I think this is due to the vertical sync option being turned on or being left to the application, which could be by default sync on. The vertical sync forces the frames to come out as your display refreshes frames, this avoid image tearing but forces the graphics card to output just a single frame per monitor refresh which is usually set at 60Hz, so in a second, that is in a 1000 ms, you can have at most 60 frames, so a single frame will take 1000/60 = (roughly) 16 ms.
I must add here that the buffer swaps are usually fast, if your buffer object isn’t huge, in fact if you’re using CUDA interoperability with OpenGL, you must be mapping and unmapping the buffer object and copying things to it from a CUDA array (or whatever) and that takes more time than the buffer swap. The vertical sync is apparently applied at that stage to make the swap wait until the right time is reached.

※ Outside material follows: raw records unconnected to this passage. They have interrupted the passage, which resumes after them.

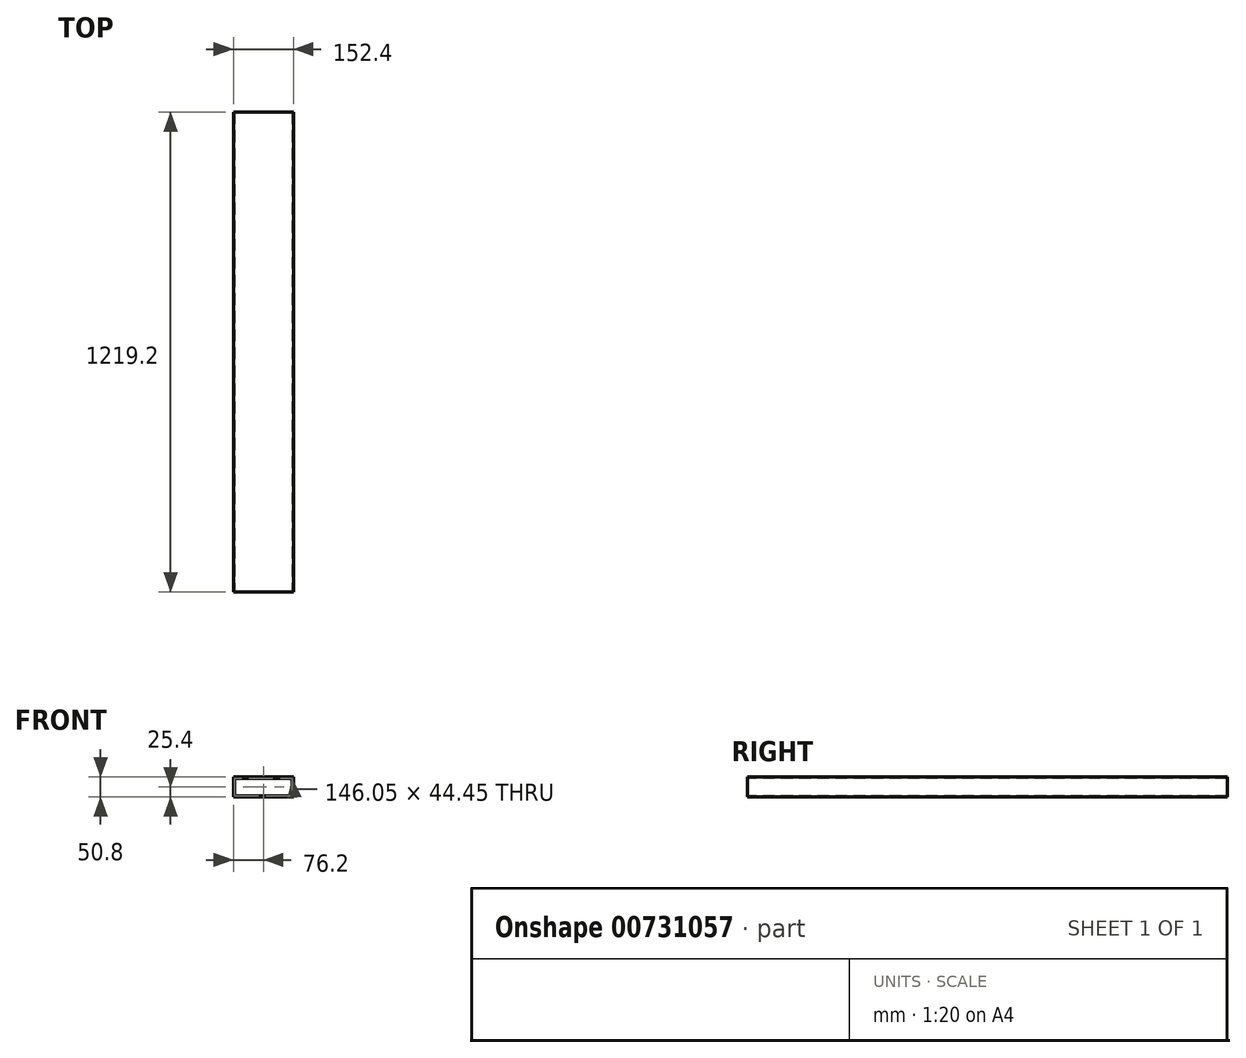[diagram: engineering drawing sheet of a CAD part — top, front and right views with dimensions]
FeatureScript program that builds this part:
annotation { "Feature Type Name" : "Feature", "Feature Type Description" : "" }
export const myFeature = defineFeature(function(context is Context, id is Id, definition is map)
    precondition{}
    {
        {
            var Q0;
            Q0=qCreatedBy(makeId("Front.planeOp"),FACE);
            var sketch = newSketch(context, id + "F0", { "sketchPlane" : qUnion([Q0])});
            skLineSegment(sketch, "E0.bottom", {"start": v(0, 0) * mm, "end": v(152.4, 0) * mm});
            skLineSegment(sketch, "E0.top", {"start": v(0, -50.8) * mm, "end": v(152.4, -50.8) * mm});
            skLineSegment(sketch, "E0.left", {"start": v(0, 0) * mm, "end": v(0, -50.8) * mm});
            skLineSegment(sketch, "E0.right", {"start": v(152.4, 0) * mm, "end": v(152.4, -50.8) * mm});
            skLineSegment(sketch, "E1.bottom", {"start": v(3.18, -3.18) * mm, "end": v(149.22, -3.18) * mm});
            skLineSegment(sketch, "E1.top", {"start": v(3.18, -47.62) * mm, "end": v(149.22, -47.62) * mm});
            skLineSegment(sketch, "E1.left", {"start": v(3.18, -3.18) * mm, "end": v(3.18, -47.62) * mm});
            skLineSegment(sketch, "E1.right", {"start": v(149.22, -3.18) * mm, "end": v(149.22, -47.62) * mm});
            skSolve(sketch);
        }
        {
            var Q0;
            Q0=makeQuery(id+"F0.imprint","IMPRINT",FACE,{"disambiguationData":[TD([[makeQuery(id+"F0.imprint","IMPRINT",EDGE,{"derivedFrom":sQuery(id+"F0.wireOp",EDGE,"E0.bottom")}),-1.0]])]});
            extrude(context, id + "F1", {"entities" : qUnion([Q0]), "oppositeDirection" : true, "depth" : 1219.2 * mm, "offsetDistance" : 25.4 * mm});
        }
    });
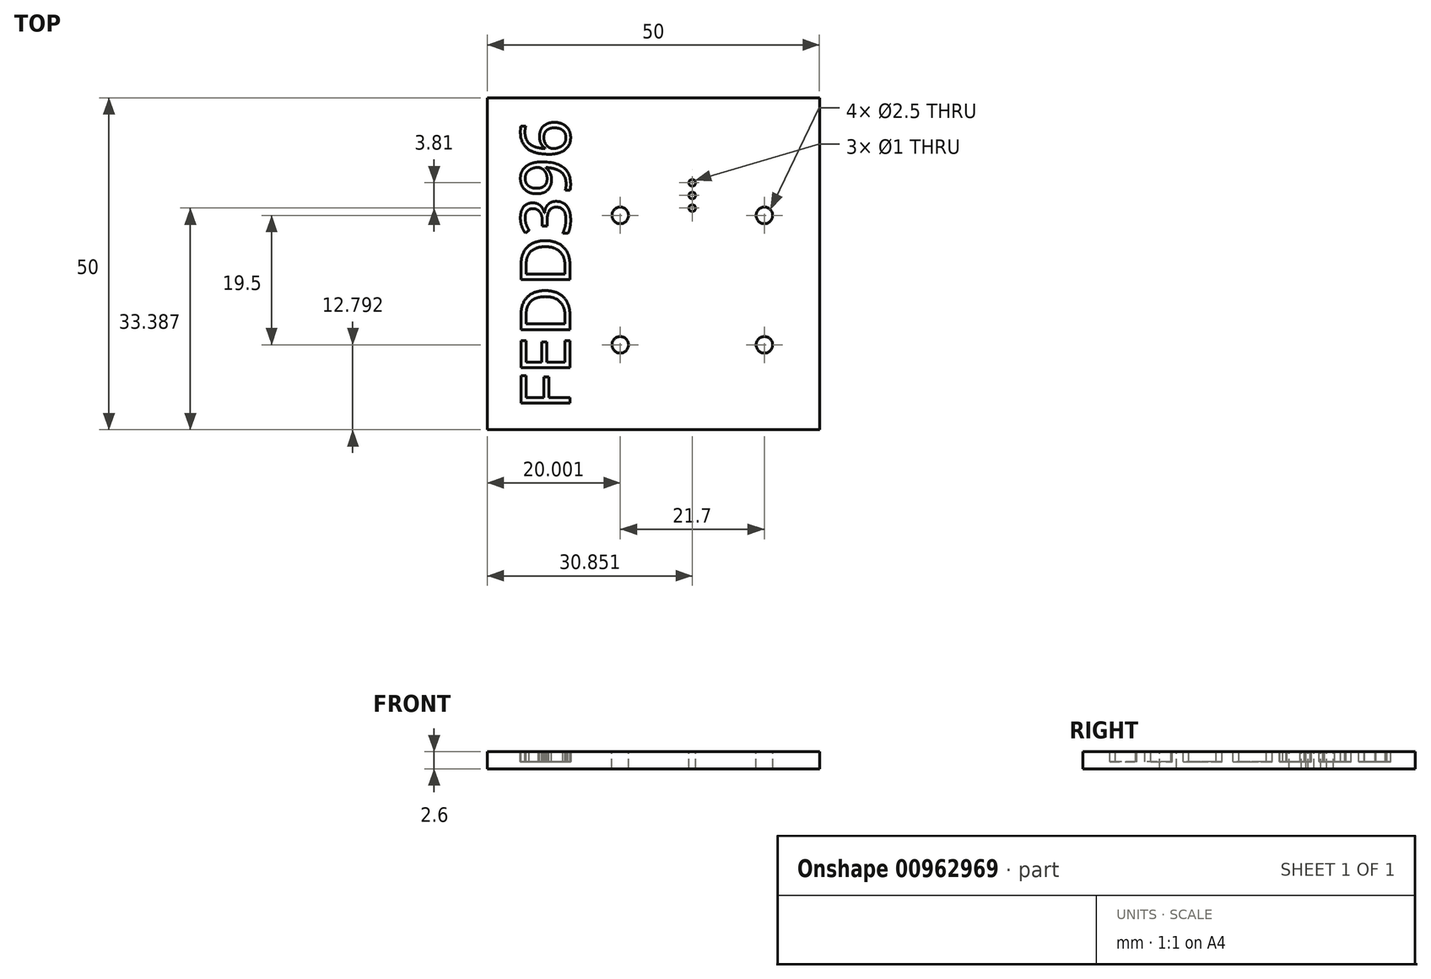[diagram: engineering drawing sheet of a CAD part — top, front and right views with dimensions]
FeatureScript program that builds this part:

The cost to worry about perhaps is the cost of mapping and unmapping and the actual copy operation. I do not know how much asynchronous the copy operation can be, with cudaMemcpy or a kernel launched on another stream, because it has to be “wrapped” around the mapping and unmapping phases, and these would require the operations to be finished. I am yet to experiment with shuffled calls so I don’t know if its possible. One thing to do is to skip frames to display, so a condition around the entire ‘map copy unmap’ stage would pass every other OpenGL loop iteration, you would cut the cost in half with some little loss of continuity, shouldn’t be too bad in general.
You can turn the vertical sync off from the Nvidia controls, somewhere around the bottom of the 3d options list. Can’t say exactly where I am not currently on an Nvidia machine.